Required work: Print every line of text in the data below character for character, without changing anything. Leave the pictures out of your answer.

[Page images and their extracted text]
[Start of Attachment]

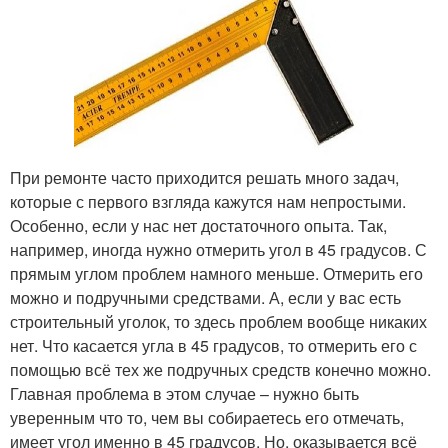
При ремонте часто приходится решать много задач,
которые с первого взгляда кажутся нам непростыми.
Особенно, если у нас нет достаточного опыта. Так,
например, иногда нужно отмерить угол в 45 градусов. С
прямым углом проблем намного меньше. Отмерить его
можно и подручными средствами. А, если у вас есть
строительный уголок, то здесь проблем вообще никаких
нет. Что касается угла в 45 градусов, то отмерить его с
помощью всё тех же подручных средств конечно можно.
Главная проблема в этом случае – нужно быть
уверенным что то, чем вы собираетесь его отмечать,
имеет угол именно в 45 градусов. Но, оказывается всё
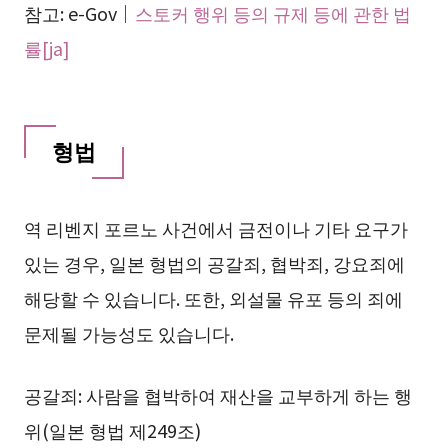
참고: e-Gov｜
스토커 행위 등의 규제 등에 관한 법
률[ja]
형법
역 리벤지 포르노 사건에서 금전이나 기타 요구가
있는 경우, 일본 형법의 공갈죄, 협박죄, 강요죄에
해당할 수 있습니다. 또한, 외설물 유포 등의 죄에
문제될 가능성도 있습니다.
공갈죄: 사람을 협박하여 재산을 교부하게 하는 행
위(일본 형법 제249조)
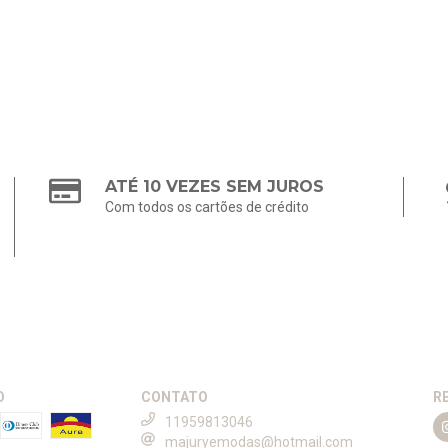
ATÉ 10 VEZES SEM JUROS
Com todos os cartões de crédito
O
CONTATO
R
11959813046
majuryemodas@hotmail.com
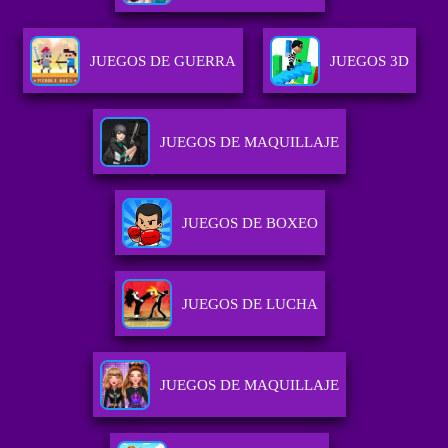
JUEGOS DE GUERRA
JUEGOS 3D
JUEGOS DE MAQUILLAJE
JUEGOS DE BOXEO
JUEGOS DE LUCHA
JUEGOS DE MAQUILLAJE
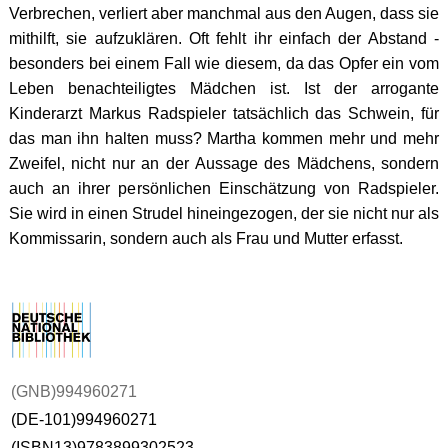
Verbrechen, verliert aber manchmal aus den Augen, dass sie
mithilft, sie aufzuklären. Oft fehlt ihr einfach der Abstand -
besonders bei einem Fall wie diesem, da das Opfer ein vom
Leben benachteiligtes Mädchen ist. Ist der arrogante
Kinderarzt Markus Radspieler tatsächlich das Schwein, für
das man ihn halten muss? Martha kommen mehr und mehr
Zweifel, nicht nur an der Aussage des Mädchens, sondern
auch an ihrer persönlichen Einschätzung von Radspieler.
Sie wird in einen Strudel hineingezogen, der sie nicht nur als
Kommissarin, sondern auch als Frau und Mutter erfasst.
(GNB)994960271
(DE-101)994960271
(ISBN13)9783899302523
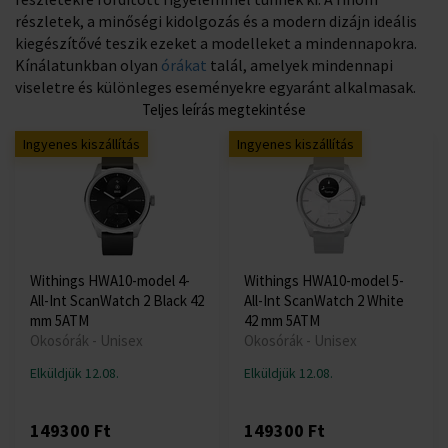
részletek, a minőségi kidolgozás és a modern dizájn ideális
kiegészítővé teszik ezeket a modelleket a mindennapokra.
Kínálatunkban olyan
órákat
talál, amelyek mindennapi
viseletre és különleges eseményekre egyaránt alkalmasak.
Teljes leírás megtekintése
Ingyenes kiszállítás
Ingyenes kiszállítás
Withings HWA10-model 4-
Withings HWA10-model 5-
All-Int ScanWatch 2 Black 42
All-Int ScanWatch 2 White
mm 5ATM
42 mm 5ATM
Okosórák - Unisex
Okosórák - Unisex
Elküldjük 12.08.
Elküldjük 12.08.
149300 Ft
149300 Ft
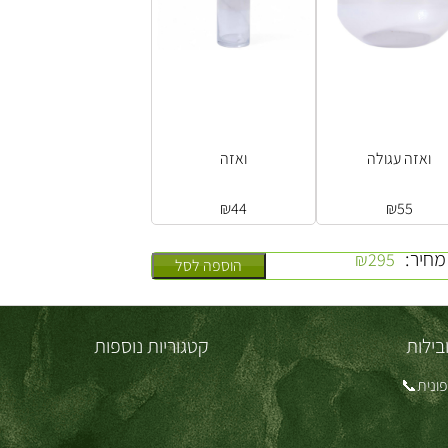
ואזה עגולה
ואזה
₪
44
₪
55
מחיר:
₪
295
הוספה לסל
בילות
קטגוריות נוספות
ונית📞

[End of Attachment]

Output of the exercise:
При ремонте часто приходится решать много задач,
которые с первого взгляда кажутся нам непростыми.
Особенно, если у нас нет достаточного опыта. Так,
например, иногда нужно отмерить угол в 45 градусов. С
прямым углом проблем намного меньше. Отмерить его
можно и подручными средствами. А, если у вас есть
строительный уголок, то здесь проблем вообще никаких
нет. Что касается угла в 45 градусов, то отмерить его с
помощью всё тех же подручных средств конечно можно.
Главная проблема в этом случае – нужно быть
уверенным что то, чем вы собираетесь его отмечать,
имеет угол именно в 45 градусов. Но, оказывается всё
참고: e-Gov｜
스토커 행위 등의 규제 등에 관한 법
률[ja]
형법
역 리벤지 포르노 사건에서 금전이나 기타 요구가
있는 경우, 일본 형법의 공갈죄, 협박죄, 강요죄에
해당할 수 있습니다. 또한, 외설물 유포 등의 죄에
문제될 가능성도 있습니다.
공갈죄: 사람을 협박하여 재산을 교부하게 하는 행
위(일본 형법 제249조)
ATÉ 10 VEZES SEM JUROS
Com todos os cartões de crédito
O
CONTATO
R
11959813046
majuryemodas@hotmail.com
JUEGOS DE GUERRA
JUEGOS 3D
JUEGOS DE MAQUILLAJE
JUEGOS DE BOXEO
JUEGOS DE LUCHA
JUEGOS DE MAQUILLAJE
Verbrechen, verliert aber manchmal aus den Augen, dass sie
mithilft, sie aufzuklären. Oft fehlt ihr einfach der Abstand -
besonders bei einem Fall wie diesem, da das Opfer ein vom
Leben benachteiligtes Mädchen ist. Ist der arrogante
Kinderarzt Markus Radspieler tatsächlich das Schwein, für
das man ihn halten muss? Martha kommen mehr und mehr
Zweifel, nicht nur an der Aussage des Mädchens, sondern
auch an ihrer persönlichen Einschätzung von Radspieler.
Sie wird in einen Strudel hineingezogen, der sie nicht nur als
Kommissarin, sondern auch als Frau und Mutter erfasst.
(GNB)994960271
(DE-101)994960271
(ISBN13)9783899302523
részletek, a minőségi kidolgozás és a modern dizájn ideális
kiegészítővé teszik ezeket a modelleket a mindennapokra.
Kínálatunkban olyan
órákat
talál, amelyek mindennapi
viseletre és különleges eseményekre egyaránt alkalmasak.
Teljes leírás megtekintése
Ingyenes kiszállítás
Ingyenes kiszállítás
Withings HWA10-model 4-
Withings HWA10-model 5-
All-Int ScanWatch 2 Black 42
All-Int ScanWatch 2 White
mm 5ATM
42 mm 5ATM
Okosórák - Unisex
Okosórák - Unisex
Elküldjük 12.08.
Elküldjük 12.08.
149300 Ft
149300 Ft
ואזה עגולה
ואזה
₪
44
₪
55
מחיר:
₪
295
הוספה לסל
בילות
קטגוריות נוספות
ונית📞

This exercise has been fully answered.